» Trecho apresentado:
Que Deus se determine a comunicar o ser, i.e., a criar, deve-se não a uma necessidade divina, mas à sua livre bondade ou à sua bondosa liberdade, à sua vontade liberal, gratuita (Duns Escoto). A criação (a ação criadora) de Deus é uma realização do bonum diffusivum sui (“bem difusivo de si mesmo”). É a fecundidade ontológica do sumo bem. Assim como o substantivo “ser” evoca a unidade do ser divino, assim também o termo “bem” evoca a sua trindade (Boaventura de Bagnoregio). A Trindade é o sumo bem sumamente difusivo de si mesmo. A vida de Deus em Deus dá-se como a absoluta plenitude de ser, que é o amor. A identidade da unidade divina desdobra-se numa dinâmica sumamente difusiva de bondade, que vigora na geração, na filiação, na processão. O Pai é o fundo abissal silencioso e o princípio doador da deidade. O Filho é a Palavra da deidade. Ele é pura receção do ser da deidade. O Espírito é o contentamento da identidade absoluta desse Deus uno e trino, que é amor. É, por assim dizer, o sorriso de Deus. Foi o que intuiu Dante quando escreveu: “O luce eterna, che sola in te sedi, sola t’intendi, e da te intelletta ed intendente te ami ed arridi!” (“Ó luz eterna, que, só, repousas em ti mesma, só, te entendes e, por ti mesma entendida e entendente, te amas e sorris!”).
O bem circula eternamente na doação-receção dos divinos três e comunica-se temporal e livremente ao criado. O ser do criado é, pois, dádiva de uma doação divina marcada pala liberdade, pela “bondade” (bonitas), pela gratuidade. O ser do criado emerge, assim, da essência divina, e o seu emergir traz a marca da bondade e da perfeição desta essência. Na absoluta transcendência, Deus é o criador perfeito do mundo perfeito. Quem não tem uma visão turva e parcial, que colhe o mundo nas suas estruturas puras, que lê a Palavra de Deus no ser criado, transcende do mundo a Deus. Se todo o criado é uma expressão da Palavra de Deus, então todo o real é, na sua realidade mesma, sagrado. E o sagrado é realíssimo em todas as realizações do real.

» Requisitos do exercício:
(1) Como fica em inglês esta frase do trecho sobre a criação divina: "O Pai é o fundo abissal silencioso e o princípio doador da deidade."?
(2) Como fica a parte do trecho sobre a criação divina que começa nas palavras "O bem circula" e termina após "realizações do real." se você substituir "mundo" por "universo"?
(3) Quais autores o trecho sobre a criação divina menciona pelo nome?

» Dados brutos:
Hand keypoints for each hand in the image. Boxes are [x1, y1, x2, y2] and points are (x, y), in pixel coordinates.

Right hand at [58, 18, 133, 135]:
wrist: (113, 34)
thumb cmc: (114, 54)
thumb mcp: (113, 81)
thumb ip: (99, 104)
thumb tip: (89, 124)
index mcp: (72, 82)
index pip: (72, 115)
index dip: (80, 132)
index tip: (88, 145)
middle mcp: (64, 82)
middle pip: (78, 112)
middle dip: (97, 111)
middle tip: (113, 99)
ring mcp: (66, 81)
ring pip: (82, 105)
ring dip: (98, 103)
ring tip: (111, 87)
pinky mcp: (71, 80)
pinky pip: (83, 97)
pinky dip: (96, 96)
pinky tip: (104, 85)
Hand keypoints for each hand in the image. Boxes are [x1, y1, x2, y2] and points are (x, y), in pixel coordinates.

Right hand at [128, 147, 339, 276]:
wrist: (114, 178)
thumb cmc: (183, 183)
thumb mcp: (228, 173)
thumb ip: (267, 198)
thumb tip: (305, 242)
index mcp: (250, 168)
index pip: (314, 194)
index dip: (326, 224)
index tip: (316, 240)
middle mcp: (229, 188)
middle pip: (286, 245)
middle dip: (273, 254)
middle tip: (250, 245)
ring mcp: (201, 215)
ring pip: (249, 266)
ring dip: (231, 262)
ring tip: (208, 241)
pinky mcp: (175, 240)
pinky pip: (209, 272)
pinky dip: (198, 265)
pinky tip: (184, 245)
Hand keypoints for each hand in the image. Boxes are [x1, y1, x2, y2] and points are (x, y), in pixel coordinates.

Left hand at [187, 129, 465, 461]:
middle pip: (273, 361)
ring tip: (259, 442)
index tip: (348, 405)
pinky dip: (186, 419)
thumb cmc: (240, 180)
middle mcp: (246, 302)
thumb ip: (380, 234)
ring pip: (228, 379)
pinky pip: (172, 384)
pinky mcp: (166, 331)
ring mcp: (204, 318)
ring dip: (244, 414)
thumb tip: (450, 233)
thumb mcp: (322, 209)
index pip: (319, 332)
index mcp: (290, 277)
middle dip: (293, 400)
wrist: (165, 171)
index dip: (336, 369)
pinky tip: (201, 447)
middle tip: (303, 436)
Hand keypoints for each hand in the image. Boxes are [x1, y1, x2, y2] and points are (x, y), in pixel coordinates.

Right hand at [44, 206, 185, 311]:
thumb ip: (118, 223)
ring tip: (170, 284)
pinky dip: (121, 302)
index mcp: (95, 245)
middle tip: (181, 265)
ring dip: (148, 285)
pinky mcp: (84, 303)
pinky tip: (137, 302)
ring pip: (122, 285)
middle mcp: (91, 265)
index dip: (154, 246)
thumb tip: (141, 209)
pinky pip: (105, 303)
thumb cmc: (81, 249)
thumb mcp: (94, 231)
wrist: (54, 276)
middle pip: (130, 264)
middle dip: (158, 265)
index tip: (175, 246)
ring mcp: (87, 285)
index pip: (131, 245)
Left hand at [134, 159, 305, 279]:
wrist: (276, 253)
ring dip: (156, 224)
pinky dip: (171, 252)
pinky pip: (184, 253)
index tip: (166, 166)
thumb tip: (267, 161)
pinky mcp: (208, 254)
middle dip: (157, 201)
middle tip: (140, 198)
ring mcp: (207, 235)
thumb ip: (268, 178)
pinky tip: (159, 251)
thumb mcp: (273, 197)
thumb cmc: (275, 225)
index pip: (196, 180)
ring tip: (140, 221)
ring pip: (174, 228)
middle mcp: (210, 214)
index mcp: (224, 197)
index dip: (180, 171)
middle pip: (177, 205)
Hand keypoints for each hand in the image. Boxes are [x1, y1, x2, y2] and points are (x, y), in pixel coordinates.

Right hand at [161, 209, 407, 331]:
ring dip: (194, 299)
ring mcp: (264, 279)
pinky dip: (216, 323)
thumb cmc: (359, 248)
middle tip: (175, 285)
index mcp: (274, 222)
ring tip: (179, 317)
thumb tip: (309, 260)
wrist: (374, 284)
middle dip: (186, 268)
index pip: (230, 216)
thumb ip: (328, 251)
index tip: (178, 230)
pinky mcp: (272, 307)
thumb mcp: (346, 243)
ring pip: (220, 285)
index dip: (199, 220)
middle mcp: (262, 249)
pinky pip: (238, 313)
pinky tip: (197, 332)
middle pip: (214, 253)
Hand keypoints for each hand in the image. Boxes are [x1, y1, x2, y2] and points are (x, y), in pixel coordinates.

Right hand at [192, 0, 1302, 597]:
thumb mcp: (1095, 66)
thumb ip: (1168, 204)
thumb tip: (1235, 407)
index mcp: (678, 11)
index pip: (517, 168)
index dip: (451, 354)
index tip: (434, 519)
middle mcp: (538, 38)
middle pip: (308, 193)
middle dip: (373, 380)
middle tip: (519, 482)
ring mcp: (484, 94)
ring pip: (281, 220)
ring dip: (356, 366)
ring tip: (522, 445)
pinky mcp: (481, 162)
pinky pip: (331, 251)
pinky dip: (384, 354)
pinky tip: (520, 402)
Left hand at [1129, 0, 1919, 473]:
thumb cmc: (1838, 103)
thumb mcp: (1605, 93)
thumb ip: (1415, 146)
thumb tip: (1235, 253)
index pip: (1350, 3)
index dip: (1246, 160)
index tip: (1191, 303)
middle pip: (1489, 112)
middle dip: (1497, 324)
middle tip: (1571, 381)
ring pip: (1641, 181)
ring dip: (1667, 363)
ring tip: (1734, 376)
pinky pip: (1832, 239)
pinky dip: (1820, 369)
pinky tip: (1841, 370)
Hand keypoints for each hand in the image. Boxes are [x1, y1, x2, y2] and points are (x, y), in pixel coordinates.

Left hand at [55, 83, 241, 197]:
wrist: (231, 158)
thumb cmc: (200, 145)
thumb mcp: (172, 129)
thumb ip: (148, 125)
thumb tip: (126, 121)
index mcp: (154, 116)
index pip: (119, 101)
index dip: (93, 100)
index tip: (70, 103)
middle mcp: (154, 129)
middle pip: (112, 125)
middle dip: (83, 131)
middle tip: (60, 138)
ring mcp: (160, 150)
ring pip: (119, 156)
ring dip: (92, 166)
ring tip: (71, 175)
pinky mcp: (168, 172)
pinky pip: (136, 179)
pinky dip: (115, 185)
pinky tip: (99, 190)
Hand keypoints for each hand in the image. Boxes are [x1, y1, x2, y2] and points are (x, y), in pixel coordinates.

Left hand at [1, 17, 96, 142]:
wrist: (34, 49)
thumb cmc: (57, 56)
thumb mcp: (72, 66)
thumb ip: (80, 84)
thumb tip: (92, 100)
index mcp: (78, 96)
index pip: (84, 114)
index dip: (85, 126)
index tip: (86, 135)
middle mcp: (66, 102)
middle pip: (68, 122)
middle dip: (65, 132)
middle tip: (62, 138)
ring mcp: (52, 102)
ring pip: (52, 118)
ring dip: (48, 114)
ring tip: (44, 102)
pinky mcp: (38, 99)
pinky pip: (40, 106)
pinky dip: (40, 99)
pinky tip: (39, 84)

» Resultados do exercício:
(1) The Father is the silent abyssal ground and the giving principle of the deity.

(2)
O bem circula eternamente na doação-receção dos divinos três e comunica-se temporal e livremente ao criado. O ser do criado é, pois, dádiva de uma doação divina marcada pala liberdade, pela “bondade” (bonitas), pela gratuidade. O ser do criado emerge, assim, da essência divina, e o seu emergir traz a marca da bondade e da perfeição desta essência. Na absoluta transcendência, Deus é o criador perfeito do universo perfeito. Quem não tem uma visão turva e parcial, que colhe o universo nas suas estruturas puras, que lê a Palavra de Deus no ser criado, transcende do universo a Deus. Se todo o criado é uma expressão da Palavra de Deus, então todo o real é, na sua realidade mesma, sagrado. E o sagrado é realíssimo em todas as realizações do real.

(3) Duns Escoto, Boaventura de Bagnoregio e Dante.